Description of the task. All that is wanted is a word-for-word retyping of the lines from the one containing "Expertos explican por" through the end of the material below.

── Information

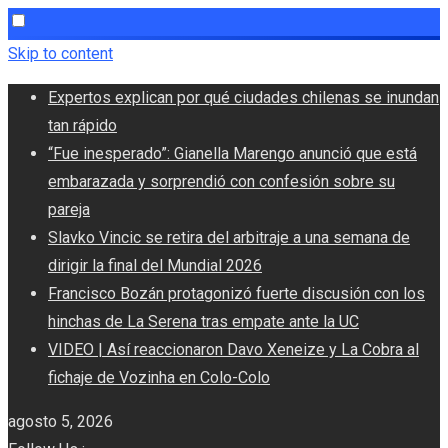
Skip to content
Expertos explican por qué ciudades chilenas se inundan
tan rápido
“Fue inesperado”: Gianella Marengo anunció que está
embarazada y sorprendió con confesión sobre su
pareja
Slavko Vincic se retira del arbitraje a una semana de
dirigir la final del Mundial 2026
Francisco Bozán protagonizó fuerte discusión con los
hinchas de La Serena tras empate ante la UC
VIDEO | Así reaccionaron Davo Xeneize y La Cobra al
fichaje de Vozinha en Colo-Colo
agosto 5, 2026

────

Result.
Expertos explican por qué ciudades chilenas se inundan
tan rápido
“Fue inesperado”: Gianella Marengo anunció que está
embarazada y sorprendió con confesión sobre su
pareja
Slavko Vincic se retira del arbitraje a una semana de
dirigir la final del Mundial 2026
Francisco Bozán protagonizó fuerte discusión con los
hinchas de La Serena tras empate ante la UC
VIDEO | Así reaccionaron Davo Xeneize y La Cobra al
fichaje de Vozinha en Colo-Colo
agosto 5, 2026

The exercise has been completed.